スチュワート クリームオブザバーレイ 1970年代流通

カテゴリ:
STEWARTS
CREAM OF THE BARLEY
Special Reserve Sctoch Whisky
1970-1980's
1000ml 43%

グラス:木村硝子テイスティンググラス
量:30ml以上
時期:開封後3〜4ヶ月程度
評価:★★★★★★(6)

香り:黒砂糖やカラメルソースを思わせる香ばしく甘いアロマ、ほのかな酸味。
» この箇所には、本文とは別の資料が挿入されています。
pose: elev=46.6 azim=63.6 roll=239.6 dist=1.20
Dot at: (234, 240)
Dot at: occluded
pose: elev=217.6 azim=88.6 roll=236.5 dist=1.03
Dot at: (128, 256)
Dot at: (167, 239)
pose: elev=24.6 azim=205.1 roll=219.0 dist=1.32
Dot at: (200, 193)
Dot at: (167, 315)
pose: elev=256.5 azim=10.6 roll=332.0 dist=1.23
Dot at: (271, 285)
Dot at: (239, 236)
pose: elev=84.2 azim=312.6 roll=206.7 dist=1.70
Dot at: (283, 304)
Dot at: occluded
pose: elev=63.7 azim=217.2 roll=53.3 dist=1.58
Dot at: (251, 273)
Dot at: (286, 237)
時間経過でチョコクッキー、グレーンの穀物感も顔を出す。

味:リッチな甘くビターなフレーバー、カラメルソース、黒糖ふ菓子、ローストした麦芽、徐々に軽いスパイス。
ボディはやや軽いが味はしっかりと濃く、余韻はビターでカカオチョコを思わせるウッディネスが長く続く。

キーモルトはグレンカダム。テイスティングコメントに加え、ボトルの色合いから伝わるようにオールドシェリーのカラメルソースを思わせる甘みがしっかりとあるボトル。
飲み方はストレートかロックで。ハイボールは薄くなった甘みがややアンバランスに感じられる。
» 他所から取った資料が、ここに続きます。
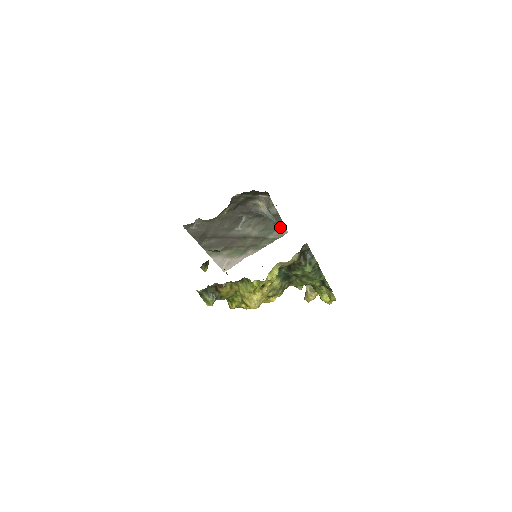
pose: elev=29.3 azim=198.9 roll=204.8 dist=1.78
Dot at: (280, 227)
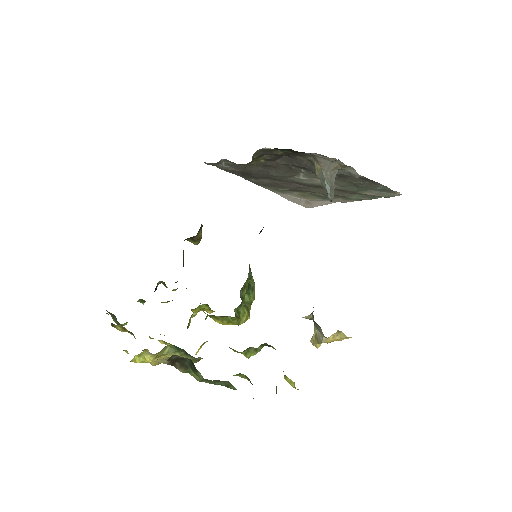
Dot at: (381, 188)
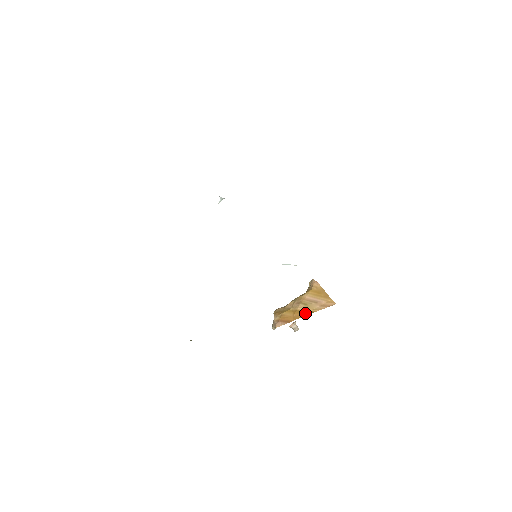
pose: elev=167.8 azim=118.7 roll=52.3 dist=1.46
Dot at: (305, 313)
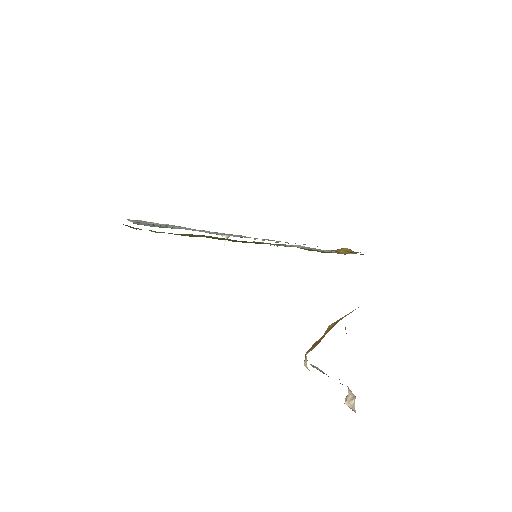
Dot at: (335, 324)
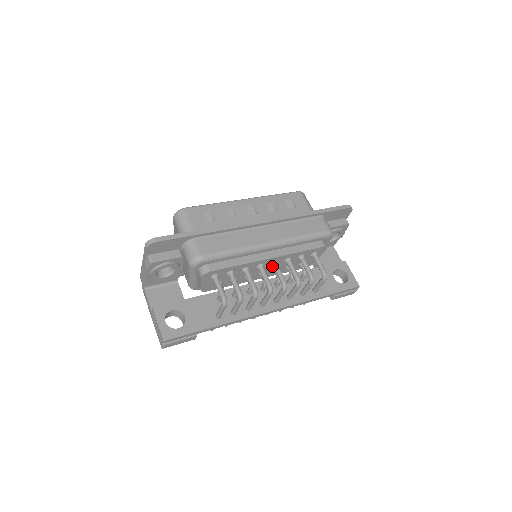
以前1970年代流通のスチュワート・ダンディーを飲んだところ、その芳醇なオールドシェリーの味わいにぐっときて状態が良さそうな個体を探して買い求めたもの。
免税向けと思しきリッターボトルで、時期的にはスチュワート・ダンディーの1世代後になるでしょうか。個体差かもしれませんが、以前テイスティングしたボトルと比較してボディが少し軽いように感じます。
ただ、味わいはの濃さは同じくらいは感じられ、こってりと甘いオールドシェリーを思わせるボトルとなっています。
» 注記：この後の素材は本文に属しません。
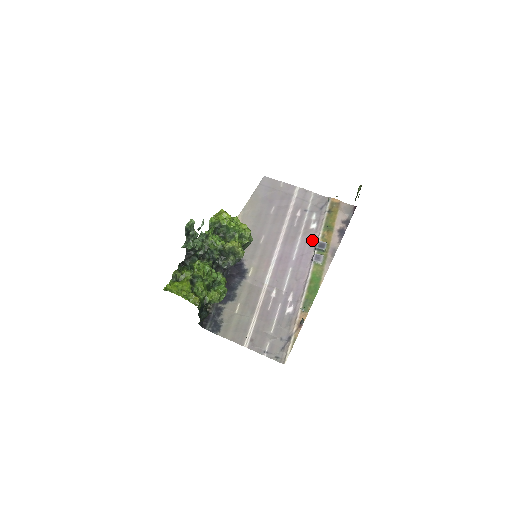
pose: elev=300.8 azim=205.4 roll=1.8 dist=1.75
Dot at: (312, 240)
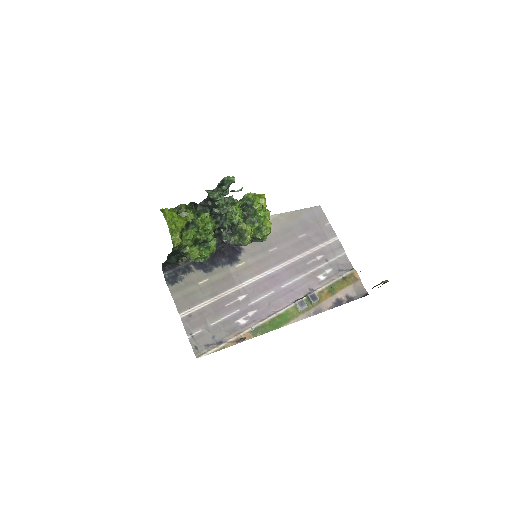
Dot at: (310, 287)
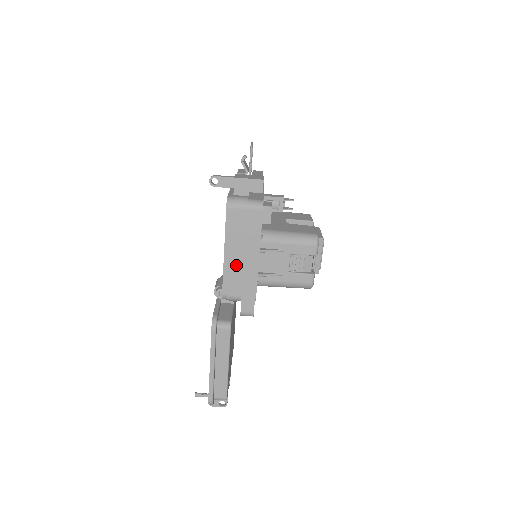
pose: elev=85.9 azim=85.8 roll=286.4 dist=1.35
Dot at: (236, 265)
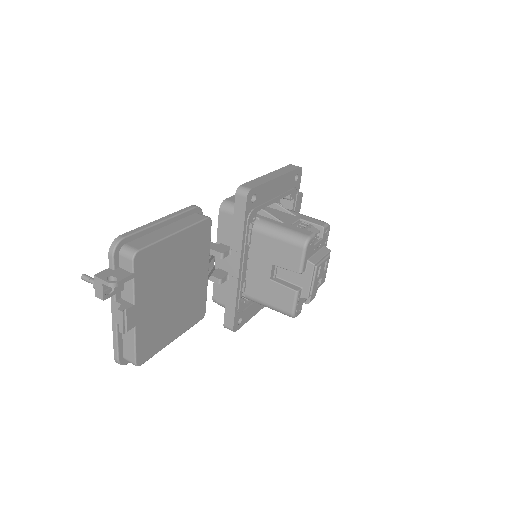
Dot at: occluded
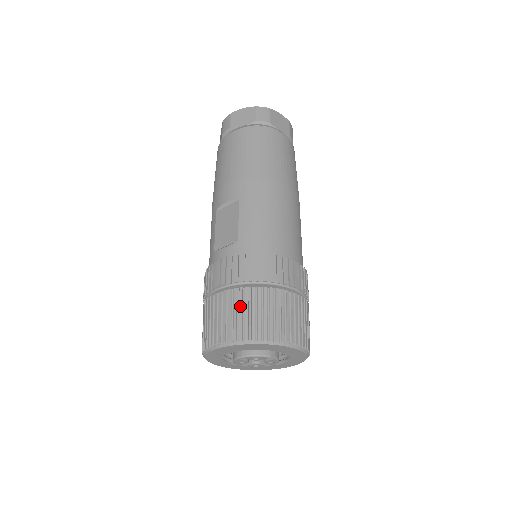
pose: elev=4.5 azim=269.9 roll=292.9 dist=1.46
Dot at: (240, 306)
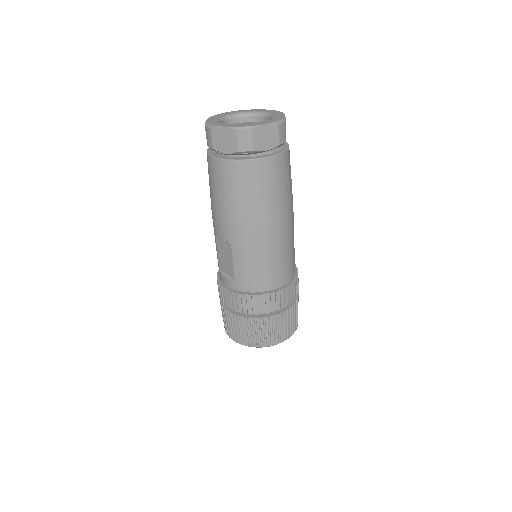
Dot at: (241, 327)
正直この銘柄はサンプルケースとなる流通量が少ないため、見分け方ははっきりとわかっていないものの、1980年代に入り今回の黒いラベルから白地のラベルがリリースされ、中身の色もカラメル系の濃い色合いから琥珀色、ノーマルなウイスキーカラーへと変わる時期があります。
また、1980年代後期から1990年代にかけてはロイヤルスチュワート12年なる銘柄もリリースされた模様です。

先に書いたように国内市場の流通量は多くなく、知名度も低いためオークションでもたまに見かける程度。価格もそれほど・・・ではありません。
甘口ブレンデッド好きな方にはいいかもしれませんね。

グレンカダム 32年 1977-2009 オールド&レア プラチナ 58.6%

カテゴリ:
GLENCADAM
Old & Rare Platinum
Aged 32 Years
Distilled 1977
Bottled 2009
58.6% 700ml

グラス:サントリーテイスティング
量:30ml程度
場所:持ち寄り会@Mさん
時期:開封直後
暫定評価:★★★★★★★★(8)

香り:熟したバナナやカスタードを思わせる濃厚な甘さ、ややトーンの高い香り立ち。リフィルオークの華やかさ、少し香木系のニュアンスもあり、ほのかにほろ苦く焦げた木のようなアロマも。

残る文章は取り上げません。